Brief project description
The ultimate goal of this project is to create thorough, corpus-based descriptions of syntactic patterns in Pite Saami, a highly endangered Uralic language spoken in Swedish Lapland. The corpus will consist of Pite Saami texts in the spoken mode representing more than a century of language use from the late 19th up to the early 21st centuries. With this in mind, the age of source data will be treated as a potential factor in explaining variation in attested patterns, thus allowing for the investigation of structural changes through time. Specifically, the project will use quantitative methods in attempting to answer the following main research questions. 1. Which constituents are possible and/or required in the various Pite Saami phrase and clause types? Is there a preference for certain structures? 2. What effect does information structure have on constituent structure? 3. Does the corpus provide evidence for diachronic changes in syntactic patterns? If so, which patterns are affected?

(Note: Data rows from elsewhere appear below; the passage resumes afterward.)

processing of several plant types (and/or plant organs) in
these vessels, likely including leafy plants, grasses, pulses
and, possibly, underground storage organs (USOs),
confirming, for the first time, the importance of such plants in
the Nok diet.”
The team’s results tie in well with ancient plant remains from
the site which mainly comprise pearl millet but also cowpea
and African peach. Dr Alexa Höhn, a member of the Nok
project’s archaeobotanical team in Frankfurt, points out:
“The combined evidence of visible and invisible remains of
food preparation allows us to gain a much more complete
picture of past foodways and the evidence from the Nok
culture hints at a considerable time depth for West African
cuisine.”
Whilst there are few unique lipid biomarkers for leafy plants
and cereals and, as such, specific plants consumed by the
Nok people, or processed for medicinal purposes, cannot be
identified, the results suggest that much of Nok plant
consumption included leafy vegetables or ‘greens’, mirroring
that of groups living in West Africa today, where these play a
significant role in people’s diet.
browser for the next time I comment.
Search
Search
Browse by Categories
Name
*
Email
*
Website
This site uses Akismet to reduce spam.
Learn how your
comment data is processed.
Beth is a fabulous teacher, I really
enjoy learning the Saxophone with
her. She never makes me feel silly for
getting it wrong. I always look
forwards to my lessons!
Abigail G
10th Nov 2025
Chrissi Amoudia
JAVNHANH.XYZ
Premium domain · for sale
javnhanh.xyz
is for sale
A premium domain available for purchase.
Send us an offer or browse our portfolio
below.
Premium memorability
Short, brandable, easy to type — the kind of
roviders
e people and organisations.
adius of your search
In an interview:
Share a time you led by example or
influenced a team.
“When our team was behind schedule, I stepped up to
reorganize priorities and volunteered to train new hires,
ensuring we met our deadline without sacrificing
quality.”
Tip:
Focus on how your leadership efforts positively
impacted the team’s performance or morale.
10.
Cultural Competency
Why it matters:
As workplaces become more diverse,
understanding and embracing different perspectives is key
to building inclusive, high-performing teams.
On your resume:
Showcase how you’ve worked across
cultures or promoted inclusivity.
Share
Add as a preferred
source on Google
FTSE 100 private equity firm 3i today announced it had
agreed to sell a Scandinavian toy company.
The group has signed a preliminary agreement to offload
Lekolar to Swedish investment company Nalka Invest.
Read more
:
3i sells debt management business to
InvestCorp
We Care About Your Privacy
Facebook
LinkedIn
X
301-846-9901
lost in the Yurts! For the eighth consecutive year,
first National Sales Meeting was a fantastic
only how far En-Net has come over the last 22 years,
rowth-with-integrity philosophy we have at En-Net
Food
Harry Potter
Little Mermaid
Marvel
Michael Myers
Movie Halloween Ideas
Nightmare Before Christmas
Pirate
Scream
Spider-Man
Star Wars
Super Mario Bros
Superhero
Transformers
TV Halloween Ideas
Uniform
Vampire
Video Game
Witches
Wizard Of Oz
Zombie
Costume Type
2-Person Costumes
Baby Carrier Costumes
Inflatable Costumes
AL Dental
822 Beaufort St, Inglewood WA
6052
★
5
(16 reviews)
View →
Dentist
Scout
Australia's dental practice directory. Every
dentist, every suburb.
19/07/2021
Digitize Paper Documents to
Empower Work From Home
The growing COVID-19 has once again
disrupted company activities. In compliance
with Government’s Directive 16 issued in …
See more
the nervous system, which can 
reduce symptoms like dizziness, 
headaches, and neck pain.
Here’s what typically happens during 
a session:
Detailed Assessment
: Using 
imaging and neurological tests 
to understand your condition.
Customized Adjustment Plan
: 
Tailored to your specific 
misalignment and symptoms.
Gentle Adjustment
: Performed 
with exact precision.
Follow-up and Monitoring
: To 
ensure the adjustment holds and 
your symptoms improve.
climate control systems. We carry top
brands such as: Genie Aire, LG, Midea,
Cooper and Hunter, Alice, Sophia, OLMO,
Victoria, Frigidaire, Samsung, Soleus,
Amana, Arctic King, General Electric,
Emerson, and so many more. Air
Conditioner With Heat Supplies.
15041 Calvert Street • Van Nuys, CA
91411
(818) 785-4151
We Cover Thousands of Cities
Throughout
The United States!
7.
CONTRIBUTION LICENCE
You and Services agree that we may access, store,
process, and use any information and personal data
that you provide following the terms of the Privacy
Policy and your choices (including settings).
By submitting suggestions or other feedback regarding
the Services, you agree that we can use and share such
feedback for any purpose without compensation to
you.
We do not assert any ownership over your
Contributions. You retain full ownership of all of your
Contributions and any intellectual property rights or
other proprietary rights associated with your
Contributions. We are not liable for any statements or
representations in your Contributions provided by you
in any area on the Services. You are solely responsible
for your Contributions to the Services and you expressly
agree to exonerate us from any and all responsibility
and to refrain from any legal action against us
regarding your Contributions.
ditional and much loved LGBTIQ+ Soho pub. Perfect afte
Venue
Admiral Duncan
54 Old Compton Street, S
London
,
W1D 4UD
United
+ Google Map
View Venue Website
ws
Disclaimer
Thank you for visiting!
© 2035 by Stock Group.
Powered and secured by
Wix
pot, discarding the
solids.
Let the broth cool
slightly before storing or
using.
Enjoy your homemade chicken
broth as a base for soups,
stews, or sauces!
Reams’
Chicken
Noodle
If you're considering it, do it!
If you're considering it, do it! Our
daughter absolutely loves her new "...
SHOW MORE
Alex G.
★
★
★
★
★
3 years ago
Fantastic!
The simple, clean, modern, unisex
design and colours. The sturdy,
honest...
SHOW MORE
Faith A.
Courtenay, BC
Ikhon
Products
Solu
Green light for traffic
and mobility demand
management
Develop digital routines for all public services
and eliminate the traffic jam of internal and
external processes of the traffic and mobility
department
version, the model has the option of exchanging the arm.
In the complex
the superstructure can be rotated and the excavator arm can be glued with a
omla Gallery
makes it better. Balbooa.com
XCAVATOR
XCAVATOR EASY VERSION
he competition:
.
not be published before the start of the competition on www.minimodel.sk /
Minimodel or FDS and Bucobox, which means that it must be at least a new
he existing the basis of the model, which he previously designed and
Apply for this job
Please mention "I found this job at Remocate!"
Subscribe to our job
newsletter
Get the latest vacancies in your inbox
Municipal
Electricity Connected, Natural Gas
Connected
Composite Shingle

In order to carry out the investigation, an annotated corpus must first be created. To do this efficiently, extant language technology tools will be refined to automatically tag Pite Saami texts for lexeme, morphological categories and part-of-speech. The results of the project will be three- fold: 1. a book-length description of attested syntactic patterns; 2. a thoroughly annotated, digital spoken language corpus spanning more than a century of texts for an endangered Saami language, to be available for further research; and 3. a model for the use of language technology tools to automatically annotate a spoken language corpus for an endangered language. The planned syntactic description will provide new data concerning a hitherto under-described language. These data will not only be of interest to Uralic language scholars, particularly for historical-comparative studies, but also to synchronic comparative theoretical linguists with both formal and functional approaches.